*** Opening Provided text ***

On 02/15/2015 11:03 AM, Rich Felker wrote:
> On Sun, Feb 15, 2015 at 10:41:36AM -0500, Zack Weinberg wrote:
>> On Sat, Feb 14, 2015 at 11:23 PM, Rich Felker <dalias@libc.org> 
>> wrote:
>>> On Sat, Feb 14, 2015 at 02:18:15PM -0500, Zack Weinberg wrote:
>>>> 
>>>> I have to say that I think tv_nsec (and tv_usec) being 
>>>> specified as bare 'long' is a spec bug _in and of itself_. The
>>>>  various *_t types exist precisely to make this sort of problem
>>>>  go away.  As such, I am inclined to think that the _proper_
>>>> fix is to file DRs to that effect, and then invent 'nseconds_t'
>>>> and use it.  Unconditionally - not just for 
>>>> ILP32-on-64-bit-kernel.
>>> 
>>> POSIX does that nonsense, yes. ISO C, not so much. There's 
>>> utterly no reason for the type of tv_nsec to be abstract like 
>>> this,
>> 
>> If you don't consider this very thread to demonstrate adequate 
>> reason for the type of tv_nsec to be abstract, then there's 
>> probably no point me arguing it with you any further, but ...
> 
> Bugs in an implementation are not automatically a reason to change a 
> specification. If you don't understand that there's probably no point
> in arguing with you.

I really do not see this as an implementation bug.  I see this as a
_spec_ bug.  POSIX.1b failed to foresee that putting a bare 'long' field
in a structure passed in and out of the kernel by reference would cause
problems for implementations that want to support LP64 and ILP32 ABIs on
the same kernel.  ISO C picked up the structure definition verbatim
without noticing that there was a problem. (Do you honestly think ISO C
wouldn't have copied over a hypothetical nseconds_t if it had already
been there in POSIX?)

...
> How is this a "sufficiently egregious case"? It's ONE 
> essentially-unused configuration of ONE implementation where 
> implementors failed to read the spec.

If you go back and look at the discussion on l-k, they (specifically,
HJ, H. Peter Anvin, and Linus, if I understand correctly) _did_ read the
spec and they decided it was wrong.

(from yr reply to HJ):
> There will never be more than 1000000000 nanoseconds in a second, and
> LONG_MAX is necessarily larger than 1000000000. Forcing all programs
> that are printing tv_nsec with %ld to change to %jd and cast the
> argument to (intmax_t) is not reasonable.

*** Closing Provided text ***

*Activity list:*
(1) Identify every line of the rows that contains the string "True", treating case as significant.
(2) Continue the tv_nsec email thread from the point at which it stops.
The rows bear no relation to the tv_nsec email thread.

*** Opening Records for processing ***

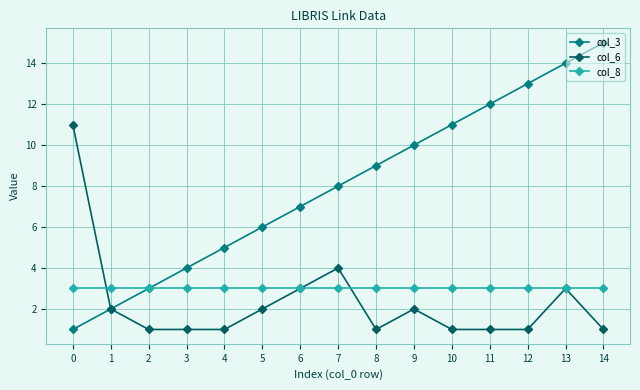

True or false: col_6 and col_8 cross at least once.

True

*** Closing Records for processing ***
*** Opening Records for processing ***

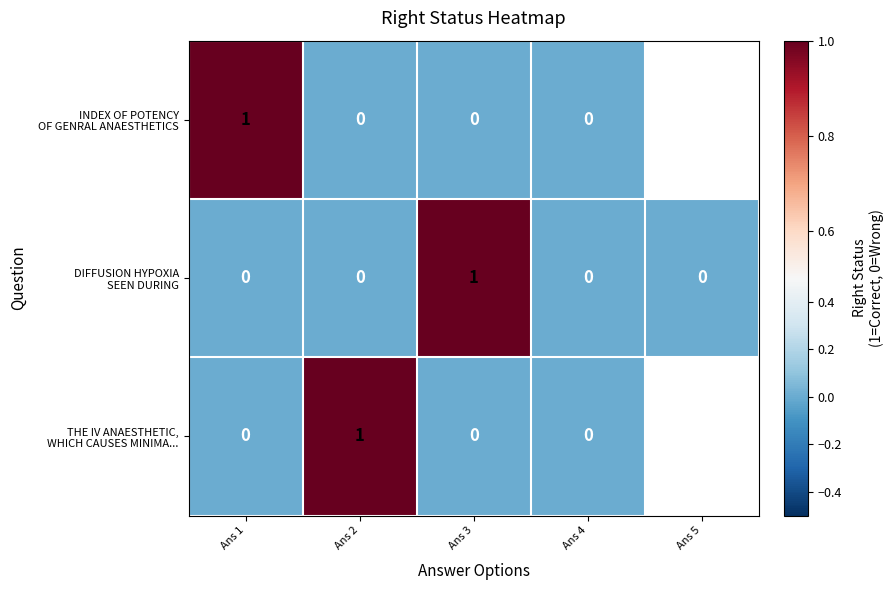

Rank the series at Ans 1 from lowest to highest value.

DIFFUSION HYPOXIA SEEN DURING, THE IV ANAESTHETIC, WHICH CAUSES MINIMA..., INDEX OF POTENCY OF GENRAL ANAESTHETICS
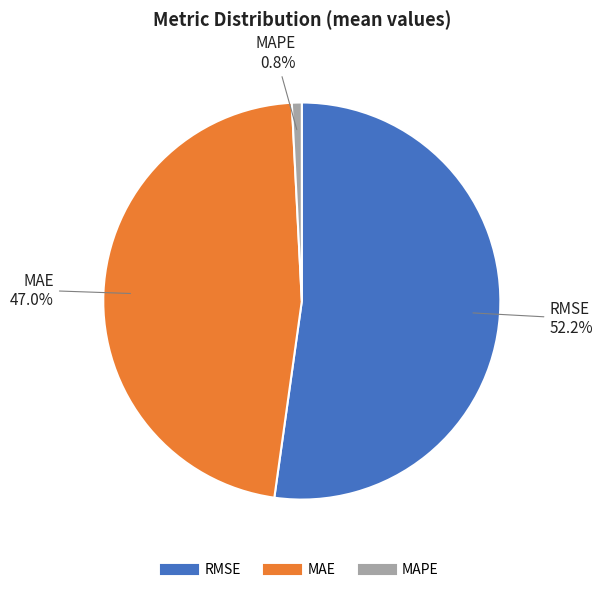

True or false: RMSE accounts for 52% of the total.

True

*** Closing Records for processing ***

*Answers to the exercise:*
(1)
True or false: col_6 and col_8 cross at least once.
True
True or false: RMSE accounts for 52% of the total.
True

(2)
I sympathize somewhat with this argument, although I expect the
overwhelming majority of programs print tv_nsec by converting it to
_double_ for ease of combination with tv_sec.

However, it can be dealt with by appropriate requirements on the
underlying type:

    nseconds_t

        Used to count fractions of a second in nanoseconds.

        nseconds_t shall be an integer type able to represent values
        in the range [0, 1000000000).  For compatibility with
        historical practice, nseconds_t shall be signed and shall
        have integer conversion rank no larger than that of 'long'.

This effectively requires that the underlying type be either `int` or
`long`, which gives exactly the amount of flexibility that the kernel
needs in order to use the same clock_gettime etc. for both LP64 and ILP32:

    typedef __S32_TYPE __nseconds_t;

    struct timespec {
        __time_t tv_sec;
    #if __BYTE_ORDER == __BIG_ENDIAN
        __S32_TYPE   __unused;
        __nseconds_t tv_nsec;
    #else
        __nseconds_t tv_nsec;
        __S32_TYPE   __unused;
    #endif
    };

And then change the kernel not to read or write the __unused field.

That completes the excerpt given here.